● **List of tasks**
1 – In the text on microservices, which tools are named as having automated steps that may previously have been manual?
2 – Extend the text on microservices delivery, starting right after its final sentence.

● **Text**

----------

Most organizations are just not ready. While there is a lot more flexibility that comes with microservices–particularly in delivery–the close companion of flexibility is close behind: complexity. This is why I like to say that microservices are all or nothing. It has to be done right and very carefully in order to succeed.

In To “Be Or Not To Be A Microservice - Part 1”, I raised the question, “What is a microservice?” and answered it by saying that it doesn’t really matter as much as the approach that is taken in delivering your organization’s microservices. If people in your org are asking this question after a microservices project has already begun, something is really wrong. The microservices architecture is a holistic approach for delivering software. This must be spearheaded by qualified and capable individuals at a high level in the organization. The leadership must have a strong opinion about what the approach is and be willing to set and enforce standards around how individual microservices are delivered to the project.

This is where tooling and scalability play a significant role.

The Delivery Process

Since a microservice will become part of a greater whole once it reaches production, it is imperative that each microservice be delivered in a uniform way. While human checks and balances have worked out OK for a long time, automation has been able to provide a far higher level of quality. Therefore, the use of automated tools are essential in a standardized delivery process. Tools like Jenkins, Chef and RunDeck have successfully automated steps that may have previously been manual and have empowered teams with confidence in reliable, automated processes.

----------

● **Dataset records**
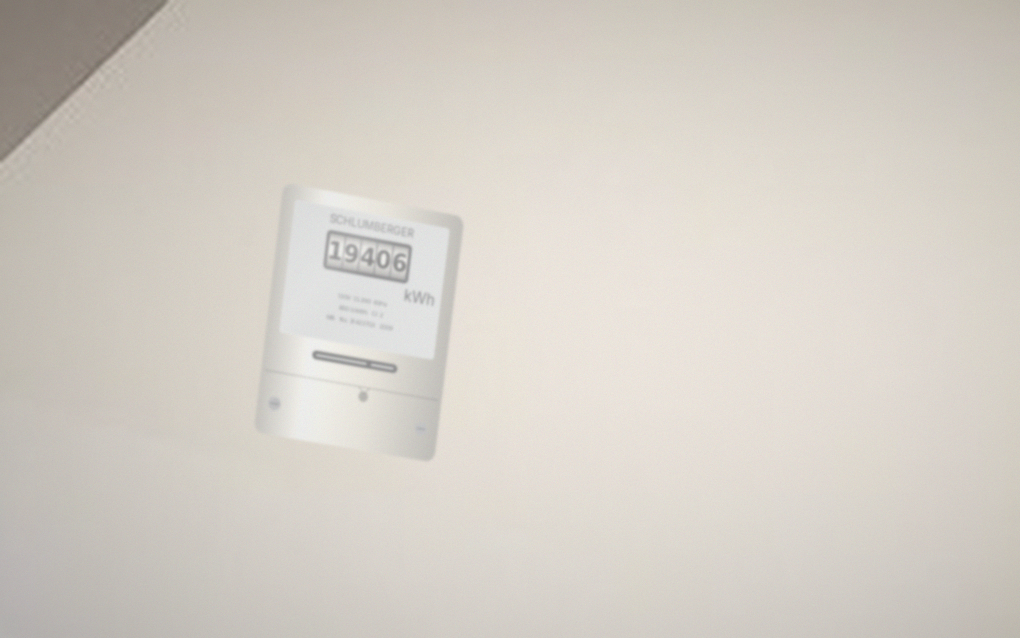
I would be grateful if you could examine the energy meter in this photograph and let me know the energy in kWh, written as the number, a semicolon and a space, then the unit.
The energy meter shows 19406; kWh
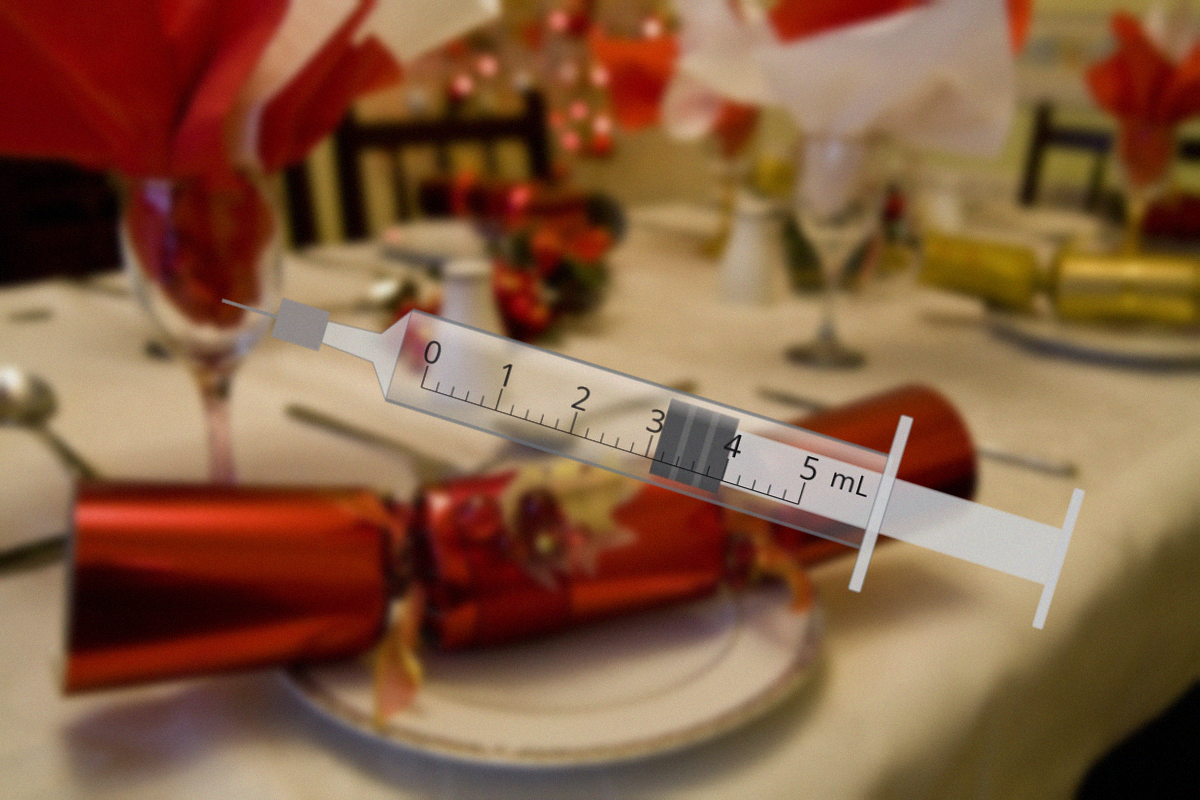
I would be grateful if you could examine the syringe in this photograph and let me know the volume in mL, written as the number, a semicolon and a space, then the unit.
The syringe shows 3.1; mL
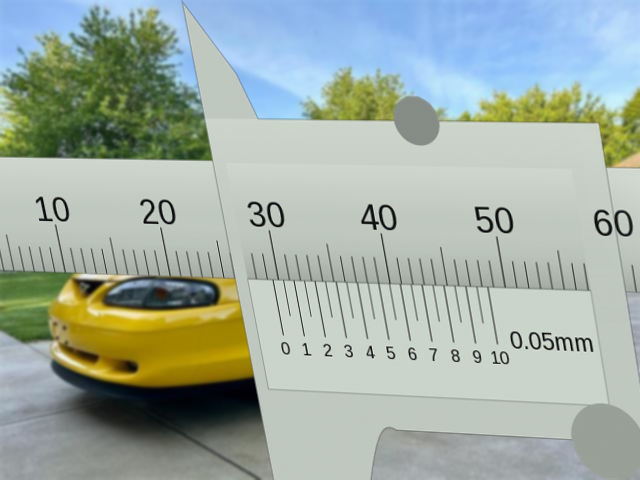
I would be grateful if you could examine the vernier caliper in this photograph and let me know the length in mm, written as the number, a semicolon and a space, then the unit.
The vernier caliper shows 29.5; mm
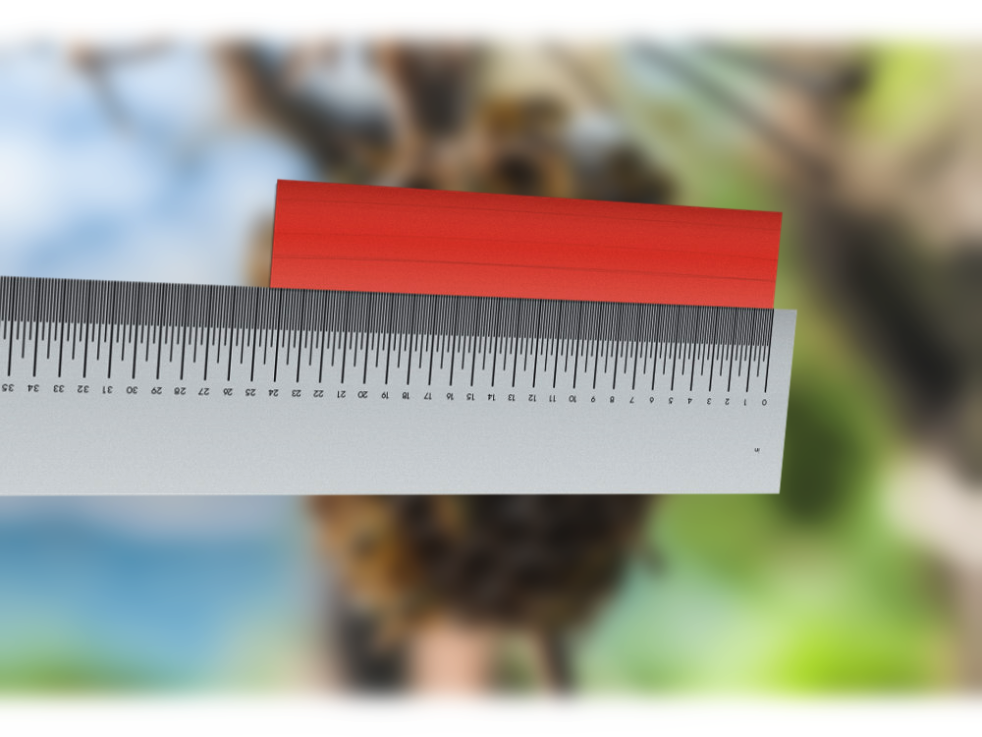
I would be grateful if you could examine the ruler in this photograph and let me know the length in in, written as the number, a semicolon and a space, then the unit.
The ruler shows 24.5; in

----------

● **Results in order**
1 – Jenkins, Chef and RunDeck.

2 –
However, there can be a snare in using these tools. The tools are only there to support a process. If there is no process and the tools are still invoked, then you can end up with a lot of problems. We’ve all seen the “We need Jenkins” or “We need Chef” scenario play out. If the team (or team’s leadership) hasn’t yet agreed on what their process will look like, and someone starts writing automation code, then results could turn out to be surprising and sad. This is bad even when you have a single team delivering a handful of services. Now, imagine this happening with a microservices project that has 100 microservices! Imagine that you have 20 teams delivering all 100 of these microservices. The teams have not yet agreed on what the delivery process looks like. For example, testing and deployment–some teams have tests, others don’t. Some teams deploy to “dev”, “staging” and “prod” environments while others just deploy to “staging” and “prod”.

Now imagine that all of these microservices have…

Dependencies

…on each other. How do you test them? When you do test a microservice that has a dependency on other microservices, how do you know which environment to find your dependency in? Some organizations seem to have early wins in a microservices project…until they have to start managing dependencies. This is one of the big reasons why a microservices project calls for a standardized (and governed) delivery process.

If all microservices follow the same rules/standards and there is some order, then governance–as well as the tooling that will perform governance–can take place. For example, if all microservices march through the same named environments on their way to production, then they can easily discover dependencies when needed. Common processes and standards are the lifeblood of dependency management.

Tooling

While tooling is indispensable for proper delivery of microservices, they are not the sole answer to the automation question. Tooling starts with process and means nothing without it. They are really one in the same. There are two ways that tooling can be developed:

  1. Write the tooling and the process at the same time
  2. Write the process, then write the tooling

Which one do you think makes more sense? Usually, if #1 is taking place, the process is usually getting written by one person (the tooling developer) or maybe a few and there isn’t really mutual understand or agreement throughout the organization regarding the process that the tooling supports.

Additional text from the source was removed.